De temps en temps, des tableaux religieux reposent l’œil attristé par tous ces chaos de poudre et ces turbulences meurtrières. Au milieu de soldats anglais de différentes armes, parmi lesquels éclate le pittoresque uniforme des Écossais enjuponnés, un prêtre anglican lit l’office du dimanche ; trois tambours, dont le premier est supporté par les deux autres, lui servent de pupitre.

En vérité, il est difficile à la simple plume de traduire ce poëme fait de mille croquis, si vaste et si compliqué, et d’exprimer l’ivresse qui se dégage de tout ce pittoresque, douloureux souvent, mais jamais larmoyant, amassé sur quelques centaines de pages, dont les maculatures et les déchirures disent, à leur manière, le trouble et le tumulte au milieu desquels l’artiste y déposait ses souvenirs de la journée. Vers le soir, le courrier emportait vers Londres les notes et les dessins de M. G., et souvent celui-ci confiait ainsi à la poste plus de dix croquis improvisés sur papier pelure, que les graveurs et les abonnés du journal attendaient impatiemment.
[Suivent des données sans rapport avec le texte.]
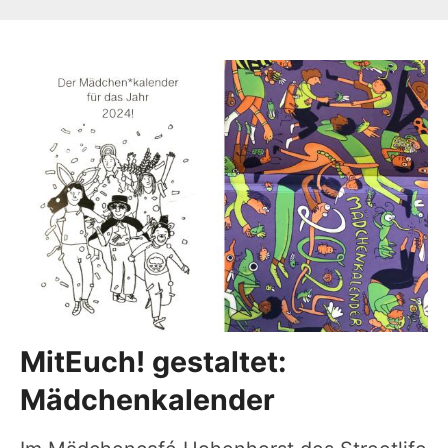
MitEuch! gestaltet:
Mädchenkalender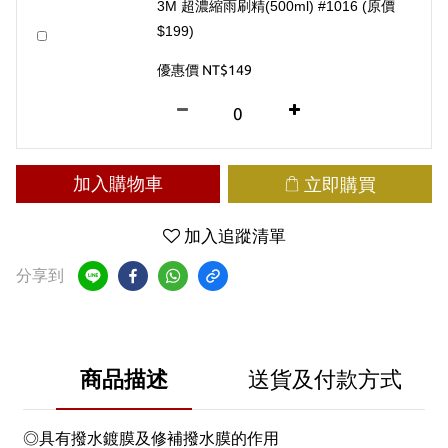
3M 超濃縮雨刷精(500ml) #1016 (原價
$199)
優惠價 NT$149
加入購物車
立即購買
加入追蹤清單
分享到
商品描述
送貨及付款方式
◎具有撥水鍍膜及修補撥水膜的作用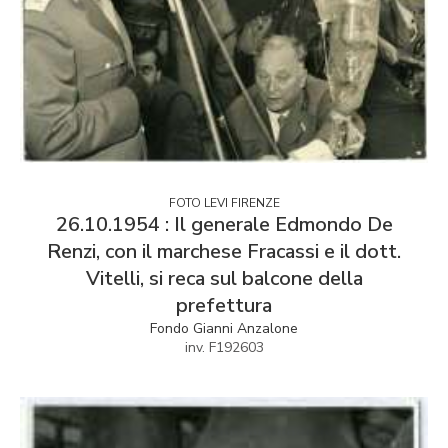
FOTO LEVI FIRENZE
26.10.1954 : Il generale Edmondo De
Renzi, con il marchese Fracassi e il dott.
Vitelli, si reca sul balcone della
prefettura
Fondo Gianni Anzalone
inv. F192603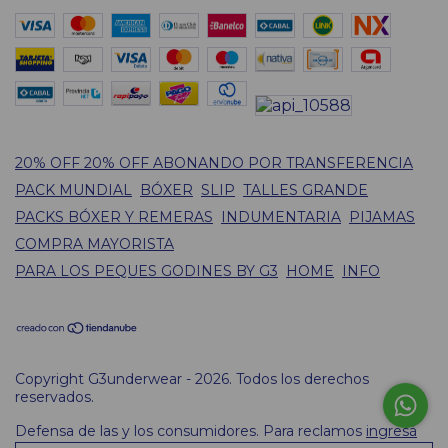
20% OFF 20% OFF ABONANDO POR TRANSFERENCIA
PACK MUNDIAL
BÓXER
SLIP
TALLES GRANDE
PACKS BÓXER Y REMERAS
INDUMENTARIA
PIJAMAS
COMPRA MAYORISTA
PARA LOS PEQUES GODINES BY G3
HOME
INFO
Copyright G3underwear - 2026. Todos los derechos
reservados.
Defensa de las y los consumidores. Para reclamos
ingresá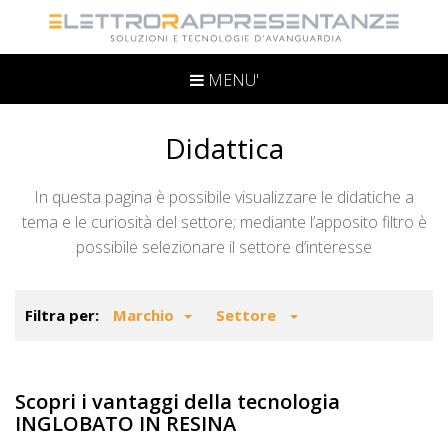
MENU'
Didattica
In questa pagina è possibile visualizzare le didatiche a
tema e le curiosità del settore; mediante l’apposito filtro è
possibile selezionare il settore d’interesse
Filtra per:
Marchio
Settore
Scopri i vantaggi della tecnologia
INGLOBATO IN RESINA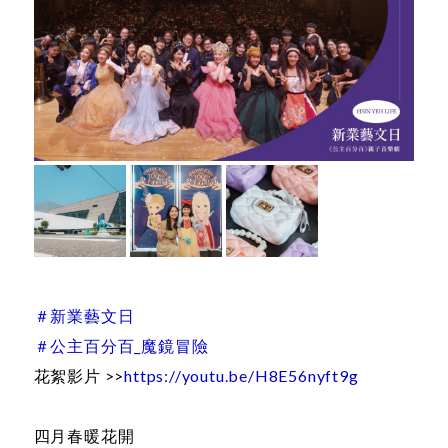
＃新業藝文日
＃公主百分百_魔鏡冒險
花絮影片 >>
https://youtu.be/H8E56nyft9g
四月春暖花開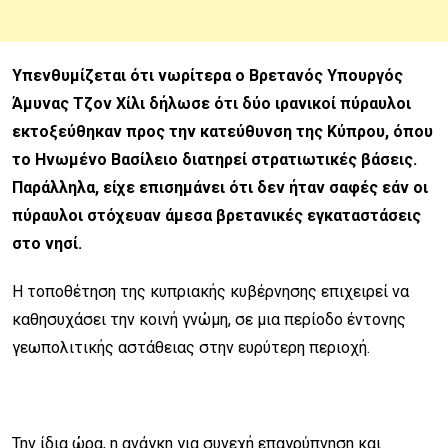
Υπενθυμίζεται ότι νωρίτερα ο Βρετανός Υπουργός
Άμυνας Τζον Χίλι δήλωσε ότι δύο ιρανικοί πύραυλοι
εκτοξεύθηκαν προς την κατεύθυνση της Κύπρου, όπου
το Ηνωμένο Βασίλειο διατηρεί στρατιωτικές βάσεις.
Παράλληλα, είχε επισημάνει ότι δεν ήταν σαφές εάν οι
πύραυλοι στόχευαν άμεσα βρετανικές εγκαταστάσεις
στο νησί.
Η τοποθέτηση της κυπριακής κυβέρνησης επιχειρεί να
καθησυχάσει την κοινή γνώμη, σε μια περίοδο έντονης
γεωπολιτικής αστάθειας στην ευρύτερη περιοχή.
Την ίδια ώρα, η ανάγκη για συνεχή επαγρύπνηση και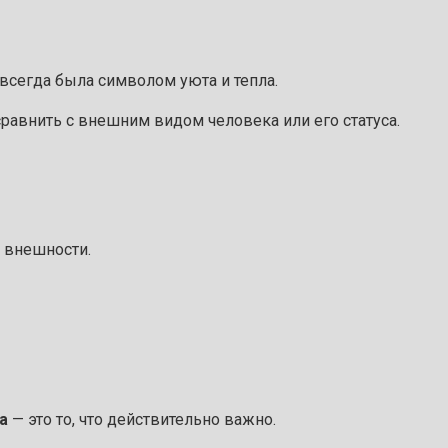
е всегда была символом уюта и тепла.
равнить с внешним видом человека или его статуса.
о внешности.
а
— это то, что действительно важно.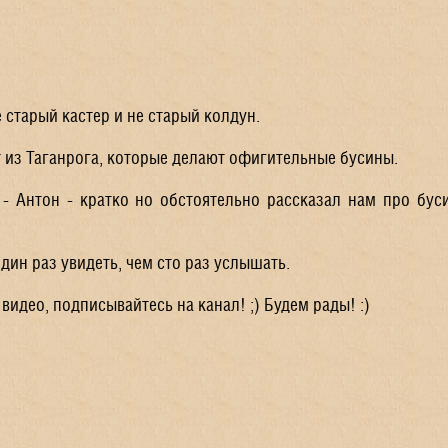
е старый кастер и не старый колдун.
 из Таганрога, которые делают офигительные бусины.
 - Антон - кратко но обстоятельно рассказал нам про бус
дин раз увидеть, чем сто раз услышать.
 видео, подписывайтесь на канал! ;) Будем рады! :)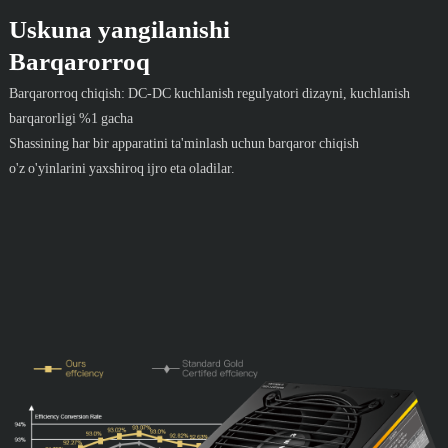
Uskuna yangilanishi
Barqarorroq
Barqarorroq chiqish: DC-DC kuchlanish regulyatori dizayni, kuchlanish
barqarorligi %1 gacha
Shassining har bir apparatini ta'minlash uchun barqaror chiqish
o'z o'yinlarini yaxshiroq ijro eta oladilar.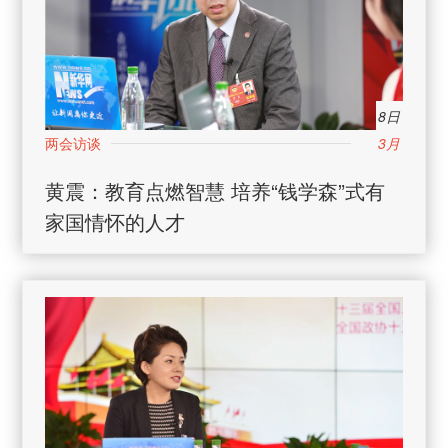
8日
3月
黄震：教育点燃智慧 培养“钱学森”式有
家国情怀的人才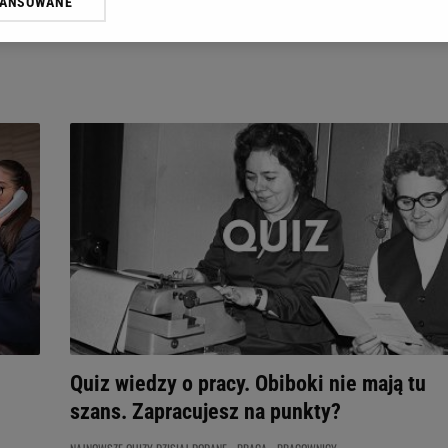
WANSOWANE
żasz też zgodę na zainstalowanie i przechowywanie plików cookie Gazeta.p
gora S.A. na Twoim urządzeniu końcowym. Możesz w każdej chwili zmien
 wywołując narzędzie do zarządzania twoimi preferencjami dot. przetw
ywatności ” w stopce serwisu i przechodząc do „Ustawień Zaawansowan
st także za pomocą ustawień przeglądarki.
rzy i Agora S.A. możemy przetwarzać dane osobowe w następujących cel
 geolokalizacyjnych. Aktywne skanowanie charakterystyki urządzenia do
 na urządzeniu lub dostęp do nich. Spersonalizowane reklamy i treści, p
zanie usług.
Lista Zaufanych Partnerów
Quiz wiedzy o pracy. Obiboki nie mają tu
szans. Zapracujesz na punkty?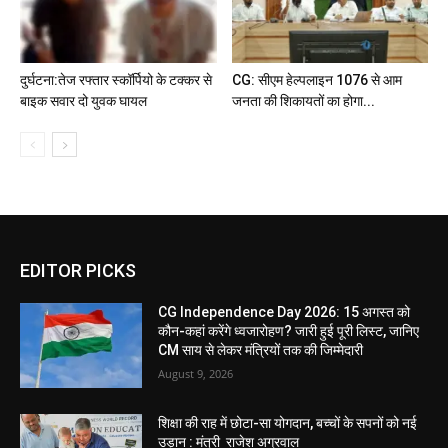
दुर्घटना:तेज रफ्तार स्कॉर्पियो के टक्कर से
CG: सीएम हेल्पलाइन 1076 से आम
बाइक सवार दो युवक घायल
जनता की शिकायतों का होगा...
EDITOR PICKS
CG Independence Day 2026: 15 अगस्त को
कौन-कहां करेंगे ध्वजारोहण? जारी हुई पूरी लिस्ट, जानिए
CM साय से लेकर मंत्रियों तक की जिम्मेदारी
August 9, 2026
शिक्षा की राह में छोटा-सा योगदान, बच्चों के सपनों को नई
उड़ान : मंत्री राजेश अग्रवाल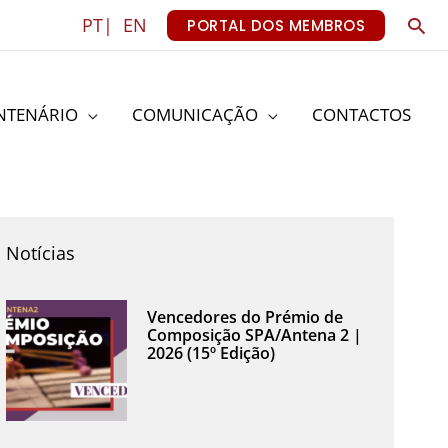
Sea
PT|
EN
PORTAL DOS MEMBROS
NTENÁRIO
COMUNICAÇÃO
CONTACTOS
Notícias
Vencedores do Prémio de
Composição SPA/Antena 2 |
2026 (15º Edição)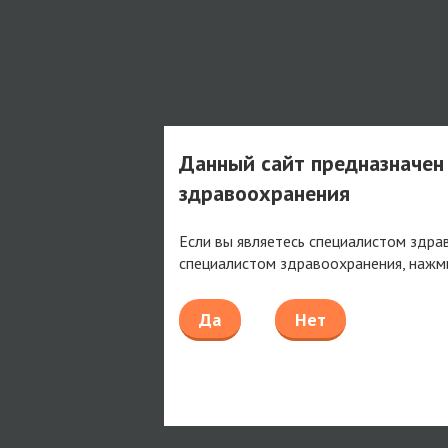
Данный сайт предназначен
здравоохранения
Если вы являетесь специалистом здра
специалистом здравоохранения, нажм
Да
Нет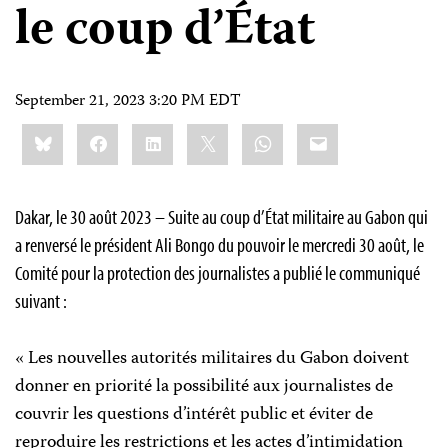
le coup d’État
September 21, 2023 3:20 PM EDT
Share
Bluesky
Facebook
LinkedIn
X
WhatsApp
Email
this:
Dakar, le 30 août 2023 – Suite au coup d’État militaire au Gabon qui
a renversé le président Ali Bongo du pouvoir le mercredi 30 août, le
Comité pour la protection des journalistes a publié le communiqué
suivant :
« Les nouvelles autorités militaires du Gabon doivent
donner en priorité la possibilité aux journalistes de
couvrir les questions d’intérêt public et éviter de
reproduire les restrictions et les actes d’intimidation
Tantôt apparaissent des ambulances où l’atmosphère elle-même semble malade, triste et lourde ; chaque lit y contient une douleur ; tantôt c’est l’hôpital de Péra, où je vois, causant avec deux sœurs de charité, longues, pâles et droites comme des figures de Lesueur, un visiteur au costume négligé, désigné par cette bizarre légende : My humble self. Maintenant, sur des sentiers âpres et sinueux, jonchés de quelques débris d’un combat déjà ancien, cheminent lentement des animaux, mulets, ânes ou chevaux, qui portent sur leurs flancs, dans deux grossiers fauteuils, des blessés livides et inertes. Sur de vastes neiges, des chameaux au poitrail majestueux, la tête haute, conduits par des Tartares, traînent des provisions ou des munitions de toute sorte : c’est tout un monde guerrier, vivant, affairé et silencieux ; c’est des campements, des bazars où s’étalent des échantillons de toutes les fournitures, espèces de villes barbares improvisées pour la circonstance. À travers ces baraques, sur ces routes pierreuses ou neigeuses, dans ces défilés, circulent des uniformes de plusieurs nations, plus ou moins endommagés par la guerre ou altérés par l’adjonction de grosses pelisses et de lourdes chaussures.

Il est malheureux que cet album, disséminé maintenant en plusieurs lieux, et dont les pages précieuses ont été retenues par les graveurs chargés de les traduire ou par les rédacteurs de l’Illustrated London News, n’ait pas passé sous les yeux de l’Empereur. J’imagine qu’il aurait complaisamment, et non sans attendrissement, examiné les faits et gestes de ses soldats, tous exprimés minutieusement, au jour le jour, depuis les actions les plus éclatantes jusqu’aux occupations les plus triviales de la vie, par cette main de soldat artiste, si ferme et si intelligente.